To-do item: From the items below, extract the stretch from the line containing "Example how to" through the end of the items, copying every line exactly.

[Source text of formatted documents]
══════════
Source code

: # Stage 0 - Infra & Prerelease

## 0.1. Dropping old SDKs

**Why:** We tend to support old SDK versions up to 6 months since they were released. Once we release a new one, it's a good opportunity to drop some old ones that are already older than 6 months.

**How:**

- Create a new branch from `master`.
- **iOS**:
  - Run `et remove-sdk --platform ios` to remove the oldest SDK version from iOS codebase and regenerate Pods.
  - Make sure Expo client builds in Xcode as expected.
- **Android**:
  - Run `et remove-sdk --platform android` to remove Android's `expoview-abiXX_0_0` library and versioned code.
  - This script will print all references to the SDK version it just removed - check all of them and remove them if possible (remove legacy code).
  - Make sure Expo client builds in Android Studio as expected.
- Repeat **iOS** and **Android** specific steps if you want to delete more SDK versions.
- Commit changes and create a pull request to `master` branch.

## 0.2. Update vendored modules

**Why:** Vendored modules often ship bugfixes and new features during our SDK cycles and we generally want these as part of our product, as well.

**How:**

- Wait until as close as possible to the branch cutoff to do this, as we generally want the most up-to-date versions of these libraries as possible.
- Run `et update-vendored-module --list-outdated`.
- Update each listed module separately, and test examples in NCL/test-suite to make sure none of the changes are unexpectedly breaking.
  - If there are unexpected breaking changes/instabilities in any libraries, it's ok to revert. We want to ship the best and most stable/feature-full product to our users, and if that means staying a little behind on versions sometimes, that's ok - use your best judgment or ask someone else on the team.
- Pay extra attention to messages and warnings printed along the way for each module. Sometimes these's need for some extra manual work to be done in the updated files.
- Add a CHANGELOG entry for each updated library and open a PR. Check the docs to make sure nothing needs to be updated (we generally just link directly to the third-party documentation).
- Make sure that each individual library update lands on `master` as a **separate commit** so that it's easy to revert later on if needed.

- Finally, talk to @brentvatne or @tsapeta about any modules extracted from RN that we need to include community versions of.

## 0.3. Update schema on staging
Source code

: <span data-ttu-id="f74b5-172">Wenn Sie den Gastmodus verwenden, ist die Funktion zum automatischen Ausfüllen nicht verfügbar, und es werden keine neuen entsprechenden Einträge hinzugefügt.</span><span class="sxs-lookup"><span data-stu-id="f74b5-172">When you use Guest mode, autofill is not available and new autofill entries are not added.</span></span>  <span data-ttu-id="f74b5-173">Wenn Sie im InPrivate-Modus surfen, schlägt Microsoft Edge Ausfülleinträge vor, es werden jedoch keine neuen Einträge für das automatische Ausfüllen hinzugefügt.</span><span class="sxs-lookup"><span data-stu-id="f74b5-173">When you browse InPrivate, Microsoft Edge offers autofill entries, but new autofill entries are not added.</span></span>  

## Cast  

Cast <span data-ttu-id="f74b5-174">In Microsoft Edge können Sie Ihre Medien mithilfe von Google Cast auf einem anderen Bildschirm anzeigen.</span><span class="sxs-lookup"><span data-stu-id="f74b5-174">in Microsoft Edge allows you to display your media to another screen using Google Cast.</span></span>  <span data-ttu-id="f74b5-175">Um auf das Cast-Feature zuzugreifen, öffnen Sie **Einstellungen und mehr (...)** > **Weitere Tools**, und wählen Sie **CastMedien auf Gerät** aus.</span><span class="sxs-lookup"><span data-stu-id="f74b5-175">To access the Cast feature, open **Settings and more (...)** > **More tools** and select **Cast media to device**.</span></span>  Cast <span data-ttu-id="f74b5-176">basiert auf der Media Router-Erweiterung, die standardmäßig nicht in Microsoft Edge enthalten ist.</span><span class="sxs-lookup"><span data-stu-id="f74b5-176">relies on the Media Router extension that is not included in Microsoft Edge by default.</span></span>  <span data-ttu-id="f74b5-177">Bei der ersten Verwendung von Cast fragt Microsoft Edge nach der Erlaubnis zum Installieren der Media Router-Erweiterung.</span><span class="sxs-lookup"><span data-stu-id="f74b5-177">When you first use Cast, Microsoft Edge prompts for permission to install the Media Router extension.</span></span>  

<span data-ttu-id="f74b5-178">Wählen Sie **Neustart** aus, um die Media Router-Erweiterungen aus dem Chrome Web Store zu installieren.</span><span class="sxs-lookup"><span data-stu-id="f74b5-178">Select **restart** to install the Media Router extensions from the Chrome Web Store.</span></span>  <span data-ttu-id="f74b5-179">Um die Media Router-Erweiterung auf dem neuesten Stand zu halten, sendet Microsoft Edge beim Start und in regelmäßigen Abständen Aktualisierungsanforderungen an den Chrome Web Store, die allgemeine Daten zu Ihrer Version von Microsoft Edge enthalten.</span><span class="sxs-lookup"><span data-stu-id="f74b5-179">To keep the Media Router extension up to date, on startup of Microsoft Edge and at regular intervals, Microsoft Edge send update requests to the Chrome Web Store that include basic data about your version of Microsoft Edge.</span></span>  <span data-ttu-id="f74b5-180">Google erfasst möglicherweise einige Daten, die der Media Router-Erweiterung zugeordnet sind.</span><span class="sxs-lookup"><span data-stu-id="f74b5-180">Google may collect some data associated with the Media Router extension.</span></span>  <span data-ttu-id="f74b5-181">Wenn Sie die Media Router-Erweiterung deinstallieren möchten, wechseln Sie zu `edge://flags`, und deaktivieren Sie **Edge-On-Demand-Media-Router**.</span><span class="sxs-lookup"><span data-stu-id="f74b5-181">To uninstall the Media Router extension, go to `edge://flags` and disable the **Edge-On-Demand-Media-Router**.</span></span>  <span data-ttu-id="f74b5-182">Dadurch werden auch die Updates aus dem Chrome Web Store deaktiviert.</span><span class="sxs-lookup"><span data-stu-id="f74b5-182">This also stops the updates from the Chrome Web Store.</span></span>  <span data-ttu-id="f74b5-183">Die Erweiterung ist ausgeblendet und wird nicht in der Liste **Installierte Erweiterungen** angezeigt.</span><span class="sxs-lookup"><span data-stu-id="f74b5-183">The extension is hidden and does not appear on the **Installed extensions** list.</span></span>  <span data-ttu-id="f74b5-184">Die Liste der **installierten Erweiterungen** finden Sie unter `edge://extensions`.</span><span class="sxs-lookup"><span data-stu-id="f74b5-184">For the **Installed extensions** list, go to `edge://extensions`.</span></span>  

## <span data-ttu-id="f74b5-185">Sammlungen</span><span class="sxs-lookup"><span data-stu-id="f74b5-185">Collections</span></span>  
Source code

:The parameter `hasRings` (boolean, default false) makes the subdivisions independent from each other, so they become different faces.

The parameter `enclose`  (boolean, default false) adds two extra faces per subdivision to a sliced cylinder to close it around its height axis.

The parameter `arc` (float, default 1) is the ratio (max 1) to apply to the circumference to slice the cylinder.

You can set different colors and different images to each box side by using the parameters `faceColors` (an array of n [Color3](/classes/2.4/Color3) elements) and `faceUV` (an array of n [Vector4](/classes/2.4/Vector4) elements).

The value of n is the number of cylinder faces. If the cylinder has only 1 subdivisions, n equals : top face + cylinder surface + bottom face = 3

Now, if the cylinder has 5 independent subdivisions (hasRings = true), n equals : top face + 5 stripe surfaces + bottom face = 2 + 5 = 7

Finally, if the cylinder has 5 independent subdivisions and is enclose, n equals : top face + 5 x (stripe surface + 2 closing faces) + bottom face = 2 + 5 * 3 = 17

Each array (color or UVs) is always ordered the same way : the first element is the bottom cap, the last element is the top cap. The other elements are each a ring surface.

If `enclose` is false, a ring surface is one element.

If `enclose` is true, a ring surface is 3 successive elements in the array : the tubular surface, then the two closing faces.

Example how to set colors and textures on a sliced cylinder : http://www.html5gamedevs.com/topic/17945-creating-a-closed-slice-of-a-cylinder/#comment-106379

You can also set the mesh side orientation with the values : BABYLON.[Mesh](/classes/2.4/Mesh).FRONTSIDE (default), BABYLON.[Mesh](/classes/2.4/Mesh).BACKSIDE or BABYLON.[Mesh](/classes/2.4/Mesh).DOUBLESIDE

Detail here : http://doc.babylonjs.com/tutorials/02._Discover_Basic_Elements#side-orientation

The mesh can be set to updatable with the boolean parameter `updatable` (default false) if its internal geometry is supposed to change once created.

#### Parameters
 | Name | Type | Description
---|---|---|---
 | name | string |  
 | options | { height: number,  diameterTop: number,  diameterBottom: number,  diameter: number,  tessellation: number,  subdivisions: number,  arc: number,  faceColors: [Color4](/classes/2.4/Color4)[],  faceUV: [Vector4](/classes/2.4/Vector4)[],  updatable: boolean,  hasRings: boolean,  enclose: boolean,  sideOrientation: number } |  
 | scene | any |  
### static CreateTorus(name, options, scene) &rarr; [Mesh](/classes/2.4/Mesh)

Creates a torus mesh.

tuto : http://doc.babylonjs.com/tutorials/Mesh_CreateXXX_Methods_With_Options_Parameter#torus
══════════
Output:
Example how to set colors and textures on a sliced cylinder : http://www.html5gamedevs.com/topic/17945-creating-a-closed-slice-of-a-cylinder/#comment-106379

You can also set the mesh side orientation with the values : BABYLON.[Mesh](/classes/2.4/Mesh).FRONTSIDE (default), BABYLON.[Mesh](/classes/2.4/Mesh).BACKSIDE or BABYLON.[Mesh](/classes/2.4/Mesh).DOUBLESIDE

Detail here : http://doc.babylonjs.com/tutorials/02._Discover_Basic_Elements#side-orientation

The mesh can be set to updatable with the boolean parameter `updatable` (default false) if its internal geometry is supposed to change once created.

#### Parameters
 | Name | Type | Description
---|---|---|---
 | name | string |  
 | options | { height: number,  diameterTop: number,  diameterBottom: number,  diameter: number,  tessellation: number,  subdivisions: number,  arc: number,  faceColors: [Color4](/classes/2.4/Color4)[],  faceUV: [Vector4](/classes/2.4/Vector4)[],  updatable: boolean,  hasRings: boolean,  enclose: boolean,  sideOrientation: number } |  
 | scene | any |  
### static CreateTorus(name, options, scene) &rarr; [Mesh](/classes/2.4/Mesh)

Creates a torus mesh.

tuto : http://doc.babylonjs.com/tutorials/Mesh_CreateXXX_Methods_With_Options_Parameter#torus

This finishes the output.